Reputation: 48432
I have a table that contains ranges of IP addresses (as integer values) and corresponding country, region and city assigned to that range. It looks as follows:
CREATE TABLE [dbo].[IpToRegion]
(
[BeginRange] [bigint] NOT NULL,
[EndRange] [bigint] NOT NULL,
[CountryCode] [varchar](10) NOT NULL,
[Country] [varchar](50) NOT NULL,
[Region] [varchar](100) NOT NULL,
[City] [varchar](100) NOT NULL
) ON [PRIMARY]
CREATE UNIQUE CLUSTERED INDEX [ClusteredIndex-20151031-193911] ON [dbo].[IpToRegion]
(
[BeginRange] ASC,
[EndRange] ASC
)
GO
There are 9.1M rows in this table. In order to find the location of a single IP address, I first convert it to a big int and then execute the following query:
DECLARE @IPNumber BIGINT
DECLARE @IPAddress varchar(20)
Set @IPNumber = (CONVERT(bigint, PARSENAME(@IPAddress,1)) + CONVERT(bigint, PARSENAME(@IPAddress,2)) * 256 + CONVERT(bigint, PARSENAME(@IPAddress,3)) * 65536 + CONVERT(bigint, PARSENAME(@IPAddress,4)) * 16777216)
Select City + ', ' + Region + ', ' + Country
From IpToRegion
Where @IPNumber Between BeginRange And EndRange
The problem is this query can take anywhere from 5 to 20 seconds to execute. Here is the query plan:
Of course, my question is how can this query take so long to execute? It's doing a seek on the clustered index and returns a single row. I could try a few different indexing strategies. But, at this point, I'm more curious as to why this query can perform so poorly.
Upvotes: 3
Views: 628
Reputation: 48432
It turns out that the clustered index I had on BeginRange + EndRange was not efficient as Vladimir Baranov stated in his answer. What I did was to create a PK / clustered index on BeginRange and a separate index on EndRange. Now the query performs instantly.
Upvotes: 0
Reputation: 32695
This kind of search can't be done efficiently with the index that you have.

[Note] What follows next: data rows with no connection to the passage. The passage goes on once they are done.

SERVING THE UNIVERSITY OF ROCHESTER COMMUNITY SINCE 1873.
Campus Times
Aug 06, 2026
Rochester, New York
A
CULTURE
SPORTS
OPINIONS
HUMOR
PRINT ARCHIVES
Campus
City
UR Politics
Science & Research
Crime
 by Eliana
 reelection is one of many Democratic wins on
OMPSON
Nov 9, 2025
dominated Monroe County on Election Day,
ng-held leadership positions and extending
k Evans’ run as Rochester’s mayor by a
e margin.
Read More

If you look at details of the Index Seek
operator in the plan you'd see two predicates.
@IPNumber >= BeginRange
@IPNumber <= EndRange
Index helps to quickly O(log(n))
find the start (or end) of the range, but then it has to check the second predicate for the rest of the rows in the table.
Check out the actual number of rows read in the plan. It will be large.
If I'm not mistaken, there was somewhat similar (more complicated) question before. Even though, it was asked for Postgres, the approach would work in SQL Server as well. In that question this kind of search was done not once, but 600K times.
The answer to the question "How to make this search efficient" depends on few things. First: can you guarantee that IP ranges in your table do not overlap? In other words, can you guarantee that any search will return 0 or 1 rows?
If yes, adding a simple TOP(1)
to the query could be enough.
Upvotes: 5